-------- SOURCE EXTRACT
In some instances, wastewater treatment systems and processes are upgraded from time-to-time at wastewater treatment facilities. This can occur in the case of side stream deammonification processes. For example, the side stream system can be upgraded by retrofitting a thermal hydrolysis system to pre-treat the feed to an anaerobic digester. This will introduce inhibitors (organic compounds) that adversely affect the efficiency of an existing MBBR deammonification process. Furthermore, over time the flow and load to an existing MBBR may increase and the existing MBBR system might not be adequate to handle such loads. In these cases, there is a need for a retrofitable deammonification system that can accommodate inhibiting compounds and efficiently treat additional loads directed to the deammonification system and which is amenable to an easy retrofit without significantly increasing the footprint of the deammonification system.

SUMMARY OF THE INVENTION

In one embodiment, the present invention relates to a side stream deammonification process where deammonification is performed by a non-continuous flow integrated fixed film activated sludge sequencing batch reactor (IFAS SBR) without the need of employing an external clarifier.

In another embodiment, the present invention entails a single reactor designed to be an MBBR or an IFAS SBR. Converting the reactor from an MBBR to an IFAS SBR, or vice versa, is simple and easy to implement. With the design of the single tank or reactor, the two operation modes, MBBR and IFAS SBR, are interchangeable depending on the treatment needs.
----------------
WHAT YOU NEED TO DO - Write what comes next in the text on side stream deammonification above, picking up after its last sentence.
-------- INPUT DATA
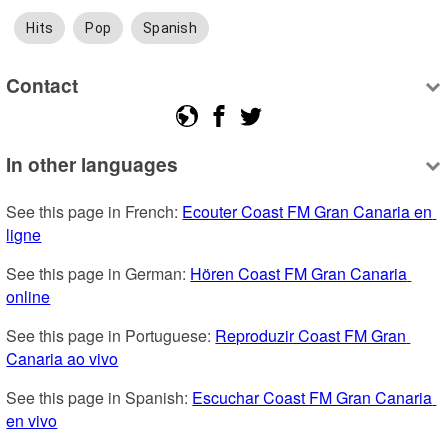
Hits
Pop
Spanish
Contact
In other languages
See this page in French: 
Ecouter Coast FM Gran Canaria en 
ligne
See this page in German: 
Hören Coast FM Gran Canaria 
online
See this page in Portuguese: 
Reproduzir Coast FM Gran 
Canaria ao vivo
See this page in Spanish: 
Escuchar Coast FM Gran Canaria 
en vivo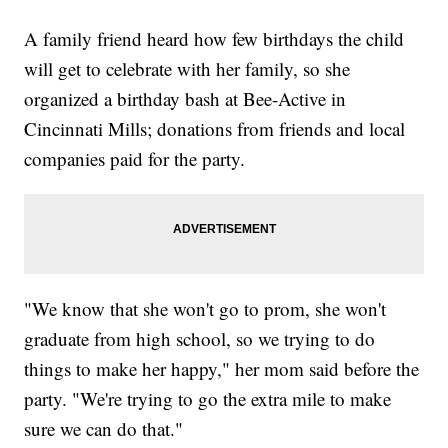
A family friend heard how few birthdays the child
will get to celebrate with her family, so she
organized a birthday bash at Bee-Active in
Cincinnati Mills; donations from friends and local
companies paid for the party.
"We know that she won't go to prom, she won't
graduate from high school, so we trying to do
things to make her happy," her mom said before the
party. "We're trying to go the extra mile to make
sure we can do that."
----------------
-------- INPUT DATA
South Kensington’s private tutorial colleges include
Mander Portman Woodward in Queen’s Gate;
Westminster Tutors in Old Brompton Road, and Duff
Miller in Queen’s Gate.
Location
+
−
----------------
ANSWER TO THIS TASK -
The single reactor includes a fixed media retaining screen that is designed to discharge treated wastewater when the reactor assumes an MBBR mode, as well as when the reactor assumes an IFAS SBR mode. In other words, the same media retaining screen is employed or used to discharge treated wastewater in either the MBBR mode or the IFAS SBR mode.

In one particular embodiment, the present invention entails a wastewater treatment process that includes a side stream deammonification process for removing ammonium from sludge that is removed from a main stream process. The side stream may include pre-treatment via thermal hydrolysis, although that is not essential or required. The side stream includes an anaerobic digester and a downstream IFAS SBR for treating reject water from the anaerobic digester. Through a batch process carried out in the IFAS SBR, wastewater is filled, aerated and reacted in a first phase, which is then followed by a settling phase which in turn is followed by a decanting phase. In this process, the total suspended solids (TSS) emitted by the IFAS SBR is not of great concern because the effluent from the IFAS SBR can be returned to the headworks of the wastewater treatment plant. Therefore, decanting from water surface is not necessary. Solids liquid separation steps (settling and decanting) is required only to retain enough suspended biomass. Therefore, media retention screens can be used to decant the reactor liquid from both clear zone and media zone but NOT from the bottom sludge zone.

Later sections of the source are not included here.